> Brief
Everything except the pictures should be printed exactly as it appears in the records.
####################
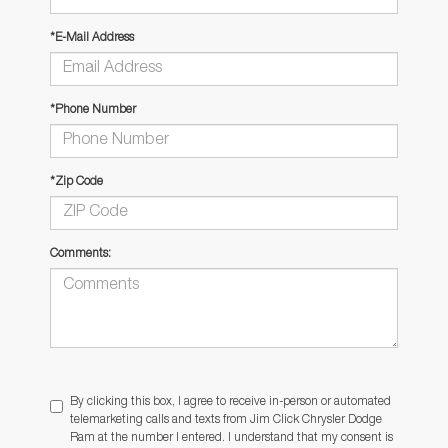
*E-Mail Address
*Phone Number
*Zip Code
Comments:
By clicking this box, I agree to receive in-person or automated
telemarketing calls and texts from Jim Click Chrysler Dodge
Ram at the number I entered. I understand that my consent is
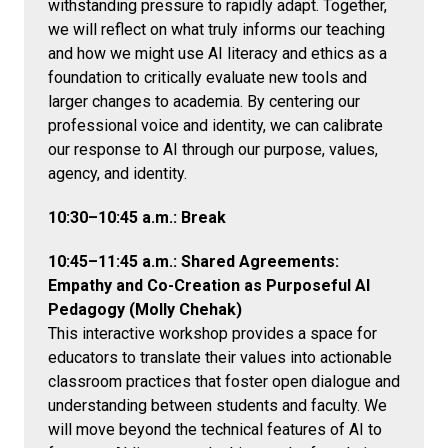
withstanding pressure to rapidly adapt. Together,
we will reflect on what truly informs our teaching
and how we might use AI literacy and ethics as a
foundation to critically evaluate new tools and
larger changes to academia. By centering our
professional voice and identity, we can calibrate
our response to AI through our purpose, values,
agency, and identity.
10:30–10:45 a.m.: Break
10:45–11:45 a.m.: Shared Agreements:
Empathy and Co-Creation as Purposeful AI
Pedagogy (Molly Chehak)
This interactive workshop provides a space for
educators to translate their values into actionable
classroom practices that foster open dialogue and
understanding between students and faculty. We
will move beyond the technical features of AI to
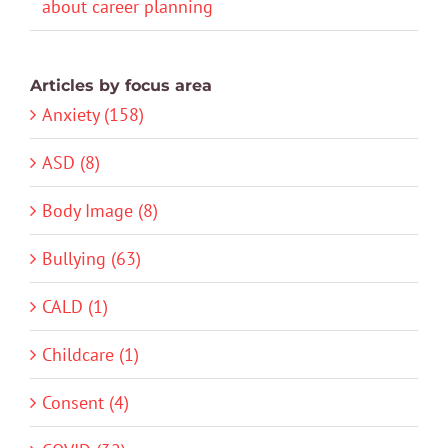
about career planning
Articles by focus area
Anxiety (158)
ASD (8)
Body Image (8)
Bullying (63)
CALD (1)
Childcare (1)
Consent (4)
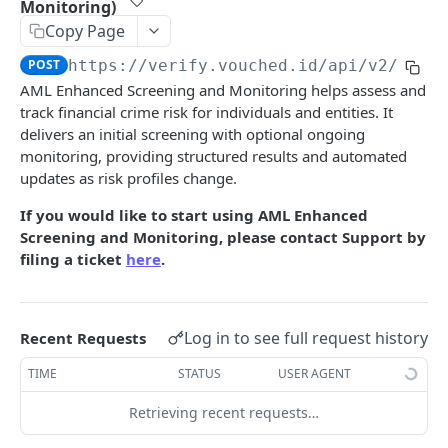
Monitoring)
invites
Copy Page
Submit Job
Send Invite
POST
POST
aml
POST
https://verify.vouched.id
/api/v2/aml
Delete Job
List Invites
DEL
GET
Retrieve AML Result
GET
AML Enhanced Screening and Monitoring helps assess and
Update Job Review
Resend Invite
POST
PUT
track financial crime risk for individuals and entities. It
Submit AML Job
POST
delivers an initial screening with optional ongoing
Download Job PDF
GET
Submit AML Job (Enhanced Screening and
POST
monitoring, providing structured results and automated
Monitoring)
updates as risk profiles change.
Retrieve AML Result (Enhanced Screening and
GET
If you would like to start using AML Enhanced
Monitoring)
Screening and Monitoring, please contact Support by
filing a ticket
here
.
ssn
SSN Check
POST
tin
Log in to see full request history
eCBSV Check
TIN Verification
Recent Requests
POST
POST
dob
Retrieve TIN Verification Result
DOB Verification
TIME
STATUS
USER AGENT
POST
GET
documents
Get Supported ID Documents
Retrieving recent requests…
GET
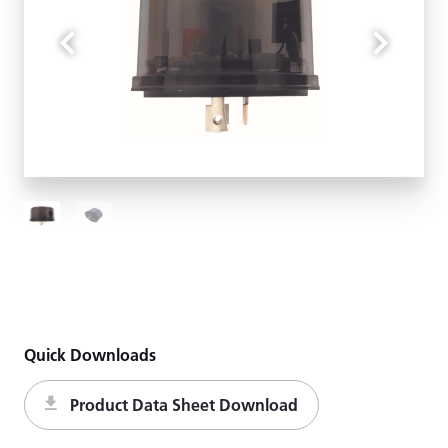
Quick Downloads
Product Data Sheet Download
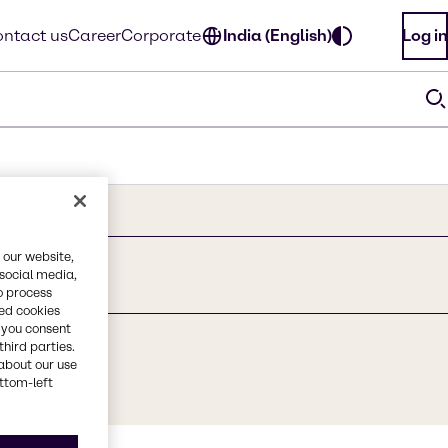
ntact us
Career
Corporate
India (English)
Log in
 our website,
 social media,
o process
red cookies
, you consent
third parties.
about our use
ottom-left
####################
> Solution to this exercise
*E-Mail Address
*Phone Number
*Zip Code
Comments:
By clicking this box, I agree to receive in-person or automated
telemarketing calls and texts from Jim Click Chrysler Dodge
Ram at the number I entered. I understand that my consent is
withstanding pressure to rapidly adapt. Together,
we will reflect on what truly informs our teaching
and how we might use AI literacy and ethics as a
foundation to critically evaluate new tools and
larger changes to academia. By centering our
professional voice and identity, we can calibrate
our response to AI through our purpose, values,
agency, and identity.
10:30–10:45 a.m.: Break
10:45–11:45 a.m.: Shared Agreements:
Empathy and Co-Creation as Purposeful AI
Pedagogy (Molly Chehak)
This interactive workshop provides a space for
educators to translate their values into actionable
classroom practices that foster open dialogue and
understanding between students and faculty. We
will move beyond the technical features of AI to
about career planning
Articles by focus area
Anxiety (158)
ASD (8)
Body Image (8)
Bullying (63)
CALD (1)
Childcare (1)
Consent (4)
Monitoring)
invites
Copy Page
Submit Job
Send Invite
POST
POST
aml
POST
https://verify.vouched.id
/api/v2/aml
Delete Job
List Invites
DEL
GET
Retrieve AML Result
GET
AML Enhanced Screening and Monitoring helps assess and
Update Job Review
Resend Invite
POST
PUT
track financial crime risk for individuals and entities. It
Submit AML Job
POST
delivers an initial screening with optional ongoing
Download Job PDF
GET
Submit AML Job (Enhanced Screening and
POST
monitoring, providing structured results and automated
Monitoring)
updates as risk profiles change.
Retrieve AML Result (Enhanced Screening and
GET
If you would like to start using AML Enhanced
Monitoring)
Screening and Monitoring, please contact Support by
filing a ticket
here
.
ssn
SSN Check
POST
tin
Log in to see full request history
eCBSV Check
TIN Verification
Recent Requests
POST
POST
dob
Retrieve TIN Verification Result
DOB Verification
TIME
STATUS
USER AGENT
POST
GET
documents
Get Supported ID Documents
Retrieving recent requests…
GET
Quick Downloads
Product Data Sheet Download
ntact us
Career
Corporate
India (English)
Log in
 our website,
 social media,
o process
red cookies
, you consent
third parties.
about our use
ottom-left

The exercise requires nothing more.